## READING TEXT
The first new Chinese vaccine is the Sinopharm recombinant protein spike (S). It was studied in Abu Dhabi in the United Arab Emirates and has been approved in that country by their Ministry of Health as a booster after two doses of the traditional Chinese Sinopharm inactivated whole virus (2019) vaccine. This UAE approval was based on a study in Abu Dhabi that has not yet been peer-reviewed. This study reported that this new Chinese recombinant protein vaccine “booster dose” was safe and stimulated higher neutralizing antibody levels than did a third dose of the same Sinopharm inactivated whole virus against four variants: Omicron, Delta, Beta and Alpha.

The second new Chinese vaccine is a candidate mRNA vaccine being tested by two companies (Walvax Biotechnology and Abogen Biosciences) based in Suzhou, China. The mRNA vaccine study is a large Phase III study, but no results are available yet on ClinicalTrials.gov.

The third new Chinese vaccine is an inhaled version of an existing intramuscular vaccine. This is the CanSino Biologics inhaled adenovirus-vectored vaccine, as reported in the South China Morning Post on Jan. 12. A 13,000-person study of the inhaled CanSino Biologics adenovirus-5 vectored vaccine or placebo among volunteers who have received one intramuscular dose of this vaccine began in November 2021. It is scheduled to be completed in the spring of 2022 and is described at ClinicalTrials.gov.

## PROVIDED MATERIAL
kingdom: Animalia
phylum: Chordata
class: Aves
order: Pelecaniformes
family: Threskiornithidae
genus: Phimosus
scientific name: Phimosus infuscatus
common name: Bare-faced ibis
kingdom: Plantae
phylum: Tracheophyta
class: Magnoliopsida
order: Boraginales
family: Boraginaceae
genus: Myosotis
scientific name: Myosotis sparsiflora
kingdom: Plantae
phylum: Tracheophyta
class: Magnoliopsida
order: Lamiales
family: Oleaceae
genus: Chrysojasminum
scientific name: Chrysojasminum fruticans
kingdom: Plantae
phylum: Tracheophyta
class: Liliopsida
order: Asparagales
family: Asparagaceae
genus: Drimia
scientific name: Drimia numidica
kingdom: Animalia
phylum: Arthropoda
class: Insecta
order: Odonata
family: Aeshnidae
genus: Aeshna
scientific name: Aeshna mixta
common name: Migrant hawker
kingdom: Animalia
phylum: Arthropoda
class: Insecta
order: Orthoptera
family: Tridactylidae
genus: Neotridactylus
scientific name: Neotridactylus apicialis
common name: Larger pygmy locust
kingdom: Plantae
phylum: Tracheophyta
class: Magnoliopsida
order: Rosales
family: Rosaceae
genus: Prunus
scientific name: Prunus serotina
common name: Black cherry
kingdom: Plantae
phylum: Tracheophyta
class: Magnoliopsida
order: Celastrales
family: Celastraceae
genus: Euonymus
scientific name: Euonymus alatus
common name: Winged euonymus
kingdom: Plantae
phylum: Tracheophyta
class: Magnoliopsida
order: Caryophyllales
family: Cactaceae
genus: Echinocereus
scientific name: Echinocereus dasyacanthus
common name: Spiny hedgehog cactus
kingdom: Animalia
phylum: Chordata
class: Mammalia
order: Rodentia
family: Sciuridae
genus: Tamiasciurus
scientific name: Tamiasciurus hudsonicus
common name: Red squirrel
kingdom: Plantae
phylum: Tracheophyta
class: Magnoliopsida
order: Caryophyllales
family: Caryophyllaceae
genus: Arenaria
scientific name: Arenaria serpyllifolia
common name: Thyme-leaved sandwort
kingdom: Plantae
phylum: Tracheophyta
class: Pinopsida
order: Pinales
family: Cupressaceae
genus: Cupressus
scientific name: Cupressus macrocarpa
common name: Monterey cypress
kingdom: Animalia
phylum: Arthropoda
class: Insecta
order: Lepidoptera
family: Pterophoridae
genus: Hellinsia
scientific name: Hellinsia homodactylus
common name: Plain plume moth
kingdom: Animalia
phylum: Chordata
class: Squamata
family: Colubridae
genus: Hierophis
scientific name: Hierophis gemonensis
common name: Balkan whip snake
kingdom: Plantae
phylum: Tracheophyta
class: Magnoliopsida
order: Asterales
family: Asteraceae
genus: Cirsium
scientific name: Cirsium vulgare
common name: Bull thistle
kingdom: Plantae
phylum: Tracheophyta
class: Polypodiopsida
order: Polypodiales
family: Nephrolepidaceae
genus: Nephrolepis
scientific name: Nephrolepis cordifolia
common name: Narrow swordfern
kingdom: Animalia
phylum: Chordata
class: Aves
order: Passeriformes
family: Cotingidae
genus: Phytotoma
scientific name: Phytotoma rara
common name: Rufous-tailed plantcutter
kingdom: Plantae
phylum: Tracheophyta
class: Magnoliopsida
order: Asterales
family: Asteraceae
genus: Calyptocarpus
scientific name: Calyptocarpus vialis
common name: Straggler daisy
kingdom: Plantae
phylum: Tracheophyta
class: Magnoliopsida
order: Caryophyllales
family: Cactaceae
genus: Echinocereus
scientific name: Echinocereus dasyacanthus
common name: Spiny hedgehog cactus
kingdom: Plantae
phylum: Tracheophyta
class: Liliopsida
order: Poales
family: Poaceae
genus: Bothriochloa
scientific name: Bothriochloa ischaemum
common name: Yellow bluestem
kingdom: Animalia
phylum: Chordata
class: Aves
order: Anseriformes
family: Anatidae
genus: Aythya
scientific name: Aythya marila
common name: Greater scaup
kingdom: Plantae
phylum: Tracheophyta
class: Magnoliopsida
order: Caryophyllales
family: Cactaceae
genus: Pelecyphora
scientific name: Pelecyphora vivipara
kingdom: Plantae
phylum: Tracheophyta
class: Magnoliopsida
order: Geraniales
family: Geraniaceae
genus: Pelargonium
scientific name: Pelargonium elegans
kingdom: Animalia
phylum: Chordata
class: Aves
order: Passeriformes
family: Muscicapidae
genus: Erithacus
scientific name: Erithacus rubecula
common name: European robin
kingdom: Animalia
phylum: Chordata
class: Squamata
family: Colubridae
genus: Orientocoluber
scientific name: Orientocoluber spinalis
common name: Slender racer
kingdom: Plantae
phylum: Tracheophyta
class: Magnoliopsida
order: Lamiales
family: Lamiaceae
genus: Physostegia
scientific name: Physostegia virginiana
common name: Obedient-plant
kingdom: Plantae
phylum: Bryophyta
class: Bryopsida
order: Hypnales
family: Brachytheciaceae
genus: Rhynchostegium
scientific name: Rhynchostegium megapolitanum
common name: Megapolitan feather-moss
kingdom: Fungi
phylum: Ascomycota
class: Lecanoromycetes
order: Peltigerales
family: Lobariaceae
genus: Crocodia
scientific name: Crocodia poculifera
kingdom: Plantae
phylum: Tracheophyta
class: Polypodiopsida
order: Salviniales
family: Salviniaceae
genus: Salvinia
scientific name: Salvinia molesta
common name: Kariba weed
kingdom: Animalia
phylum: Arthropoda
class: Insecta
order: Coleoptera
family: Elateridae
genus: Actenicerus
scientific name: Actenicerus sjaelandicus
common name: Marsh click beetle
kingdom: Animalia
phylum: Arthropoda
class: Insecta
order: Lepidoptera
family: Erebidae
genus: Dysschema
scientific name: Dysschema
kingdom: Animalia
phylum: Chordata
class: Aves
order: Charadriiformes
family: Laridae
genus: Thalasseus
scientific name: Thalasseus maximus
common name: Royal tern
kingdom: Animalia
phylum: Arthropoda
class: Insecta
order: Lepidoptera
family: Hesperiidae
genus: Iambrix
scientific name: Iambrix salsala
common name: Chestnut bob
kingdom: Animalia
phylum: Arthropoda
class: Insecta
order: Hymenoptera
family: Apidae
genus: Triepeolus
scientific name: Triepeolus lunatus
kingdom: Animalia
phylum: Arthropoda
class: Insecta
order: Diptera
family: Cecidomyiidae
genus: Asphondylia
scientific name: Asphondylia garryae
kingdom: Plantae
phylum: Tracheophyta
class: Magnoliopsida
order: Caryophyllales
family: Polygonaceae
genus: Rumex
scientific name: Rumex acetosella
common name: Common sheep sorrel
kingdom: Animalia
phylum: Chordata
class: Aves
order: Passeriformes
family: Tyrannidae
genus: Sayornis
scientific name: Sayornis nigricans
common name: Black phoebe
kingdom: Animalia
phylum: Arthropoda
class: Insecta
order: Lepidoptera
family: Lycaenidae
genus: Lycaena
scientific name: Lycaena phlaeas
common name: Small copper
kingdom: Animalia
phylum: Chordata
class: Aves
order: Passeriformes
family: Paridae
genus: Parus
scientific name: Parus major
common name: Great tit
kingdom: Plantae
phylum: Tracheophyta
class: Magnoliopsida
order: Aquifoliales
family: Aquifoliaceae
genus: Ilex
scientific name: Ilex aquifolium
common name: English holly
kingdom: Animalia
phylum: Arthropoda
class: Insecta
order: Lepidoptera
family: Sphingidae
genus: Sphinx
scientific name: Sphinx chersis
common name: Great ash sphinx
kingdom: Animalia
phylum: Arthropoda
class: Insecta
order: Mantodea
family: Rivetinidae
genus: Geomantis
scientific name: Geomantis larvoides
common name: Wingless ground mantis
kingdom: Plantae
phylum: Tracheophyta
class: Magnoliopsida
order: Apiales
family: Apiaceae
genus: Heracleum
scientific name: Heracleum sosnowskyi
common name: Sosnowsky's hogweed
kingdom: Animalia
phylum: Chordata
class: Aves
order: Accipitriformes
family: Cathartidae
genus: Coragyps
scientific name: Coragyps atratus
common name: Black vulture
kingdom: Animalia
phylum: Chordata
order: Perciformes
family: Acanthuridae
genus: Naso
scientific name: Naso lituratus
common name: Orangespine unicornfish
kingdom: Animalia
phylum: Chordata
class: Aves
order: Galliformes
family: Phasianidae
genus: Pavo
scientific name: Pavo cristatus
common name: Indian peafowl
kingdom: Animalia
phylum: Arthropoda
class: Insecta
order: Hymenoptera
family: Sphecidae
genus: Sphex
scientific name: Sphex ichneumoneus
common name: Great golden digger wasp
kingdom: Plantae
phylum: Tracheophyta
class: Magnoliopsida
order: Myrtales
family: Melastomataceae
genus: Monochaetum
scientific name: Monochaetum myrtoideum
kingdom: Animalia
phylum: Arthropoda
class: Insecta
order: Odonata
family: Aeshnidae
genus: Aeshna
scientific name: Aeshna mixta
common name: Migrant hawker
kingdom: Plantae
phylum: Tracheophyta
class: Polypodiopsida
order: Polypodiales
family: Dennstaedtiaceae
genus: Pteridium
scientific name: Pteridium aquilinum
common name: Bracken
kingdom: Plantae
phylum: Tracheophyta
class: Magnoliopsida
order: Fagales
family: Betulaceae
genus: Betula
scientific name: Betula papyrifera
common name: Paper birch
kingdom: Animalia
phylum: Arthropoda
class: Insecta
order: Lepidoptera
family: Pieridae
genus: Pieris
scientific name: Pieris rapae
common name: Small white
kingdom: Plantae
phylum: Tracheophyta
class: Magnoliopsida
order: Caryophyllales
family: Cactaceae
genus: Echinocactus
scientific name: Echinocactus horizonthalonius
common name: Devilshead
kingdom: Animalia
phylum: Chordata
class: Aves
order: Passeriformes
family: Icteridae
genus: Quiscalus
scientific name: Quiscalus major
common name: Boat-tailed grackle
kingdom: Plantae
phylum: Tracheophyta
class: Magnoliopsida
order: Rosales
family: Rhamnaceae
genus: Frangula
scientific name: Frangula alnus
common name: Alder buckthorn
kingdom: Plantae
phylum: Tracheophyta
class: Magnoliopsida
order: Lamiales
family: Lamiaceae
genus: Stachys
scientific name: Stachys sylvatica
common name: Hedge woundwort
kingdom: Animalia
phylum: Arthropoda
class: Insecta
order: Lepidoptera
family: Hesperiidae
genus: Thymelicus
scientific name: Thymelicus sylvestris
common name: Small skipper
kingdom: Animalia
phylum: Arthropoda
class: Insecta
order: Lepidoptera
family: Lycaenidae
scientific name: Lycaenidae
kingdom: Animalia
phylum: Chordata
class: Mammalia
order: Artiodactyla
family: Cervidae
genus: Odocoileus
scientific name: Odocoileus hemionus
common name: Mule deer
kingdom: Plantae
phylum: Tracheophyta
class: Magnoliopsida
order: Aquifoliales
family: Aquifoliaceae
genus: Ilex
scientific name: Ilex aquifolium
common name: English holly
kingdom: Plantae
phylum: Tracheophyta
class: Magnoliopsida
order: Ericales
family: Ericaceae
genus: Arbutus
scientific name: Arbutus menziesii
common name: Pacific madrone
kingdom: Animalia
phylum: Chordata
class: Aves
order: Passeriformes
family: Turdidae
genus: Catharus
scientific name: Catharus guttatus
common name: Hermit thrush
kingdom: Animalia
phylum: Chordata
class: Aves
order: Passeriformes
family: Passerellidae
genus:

## WHAT THIS EXERCISE ASKS
1. Translate this sentence from the text on new Chinese vaccines into Spanish: "The mRNA vaccine study is a large Phase III study, but no results are available yet on ClinicalTrials.gov."
2. Extract the part of the text on new Chinese vaccines that starts at the words "The second new" and stops after "described at ClinicalTrials.gov.".
The data have no connection to the text on new Chinese vaccines.

## RESULTS OF THE EXERCISE
1. El estudio de la vacuna de ARNm es un gran estudio de fase III, pero todavía no hay resultados disponibles en ClinicalTrials.gov.

2.
The second new Chinese vaccine is a candidate mRNA vaccine being tested by two companies (Walvax Biotechnology and Abogen Biosciences) based in Suzhou, China. The mRNA vaccine study is a large Phase III study, but no results are available yet on ClinicalTrials.gov.

The third new Chinese vaccine is an inhaled version of an existing intramuscular vaccine. This is the CanSino Biologics inhaled adenovirus-vectored vaccine, as reported in the South China Morning Post on Jan. 12. A 13,000-person study of the inhaled CanSino Biologics adenovirus-5 vectored vaccine or placebo among volunteers who have received one intramuscular dose of this vaccine began in November 2021. It is scheduled to be completed in the spring of 2022 and is described at ClinicalTrials.gov.